**Problem description:** Your task is to transcribe the data exactly while omitting each picture.

======

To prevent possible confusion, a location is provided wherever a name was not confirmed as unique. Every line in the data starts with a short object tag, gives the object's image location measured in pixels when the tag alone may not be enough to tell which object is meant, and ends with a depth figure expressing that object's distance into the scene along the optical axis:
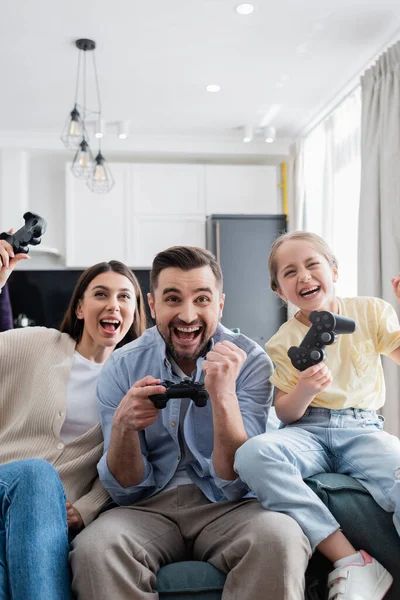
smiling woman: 1.21
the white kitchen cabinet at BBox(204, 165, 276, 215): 5.38
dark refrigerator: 5.17
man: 1.22
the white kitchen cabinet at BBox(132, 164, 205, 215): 5.27
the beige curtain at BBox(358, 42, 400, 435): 3.47
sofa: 1.30
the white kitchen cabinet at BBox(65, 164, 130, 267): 5.16
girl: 1.31
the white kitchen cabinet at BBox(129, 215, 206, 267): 5.24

======

**Solved exercise:**
To prevent possible confusion, a location is provided wherever a name was not confirmed as unique. Every line in the data starts with a short object tag, gives the object's image location measured in pixels when the tag alone may not be enough to tell which object is meant, and ends with a depth figure expressing that object's distance into the scene along the optical axis:
smiling woman: 1.21
the white kitchen cabinet at BBox(204, 165, 276, 215): 5.38
dark refrigerator: 5.17
man: 1.22
the white kitchen cabinet at BBox(132, 164, 205, 215): 5.27
the beige curtain at BBox(358, 42, 400, 435): 3.47
sofa: 1.30
the white kitchen cabinet at BBox(65, 164, 130, 267): 5.16
girl: 1.31
the white kitchen cabinet at BBox(129, 215, 206, 267): 5.24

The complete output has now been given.